→ **What the exercise asks**
Could you print each entry below verbatim while omitting the pictures?

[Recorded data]
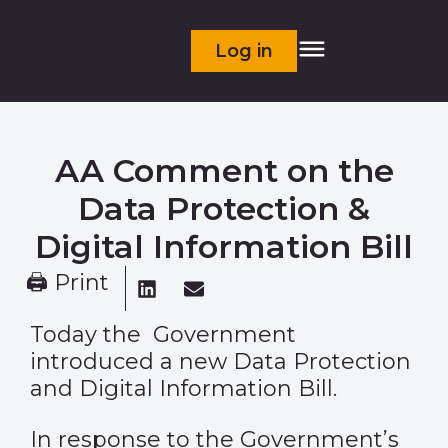
Log in
AA Comment on the
Data Protection &
Digital Information Bill
🖨 Print
Today the Government
introduced a new Data Protection
and Digital Information Bill.
In response to the Government’s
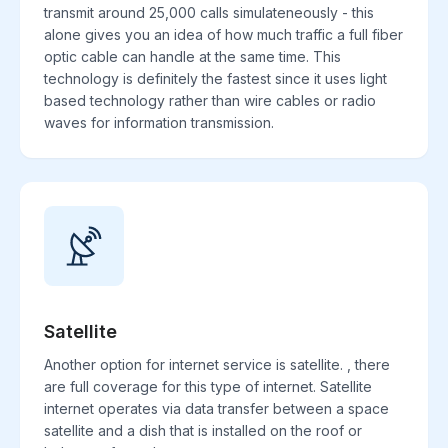
transmit around 25,000 calls simulateneously - this
alone gives you an idea of how much traffic a full fiber
optic cable can handle at the same time. This
technology is definitely the fastest since it uses light
based technology rather than wire cables or radio
waves for information transmission.
Satellite
Another option for internet service is satellite. , there
are full coverage for this type of internet. Satellite
internet operates via data transfer between a space
satellite and a dish that is installed on the roof or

→ **Answer to this exercise**
Log in
AA Comment on the
Data Protection &
Digital Information Bill
🖨 Print
Today the Government
introduced a new Data Protection
and Digital Information Bill.
In response to the Government’s
transmit around 25,000 calls simulateneously - this
alone gives you an idea of how much traffic a full fiber
optic cable can handle at the same time. This
technology is definitely the fastest since it uses light
based technology rather than wire cables or radio
waves for information transmission.
Satellite
Another option for internet service is satellite. , there
are full coverage for this type of internet. Satellite
internet operates via data transfer between a space
satellite and a dish that is installed on the roof or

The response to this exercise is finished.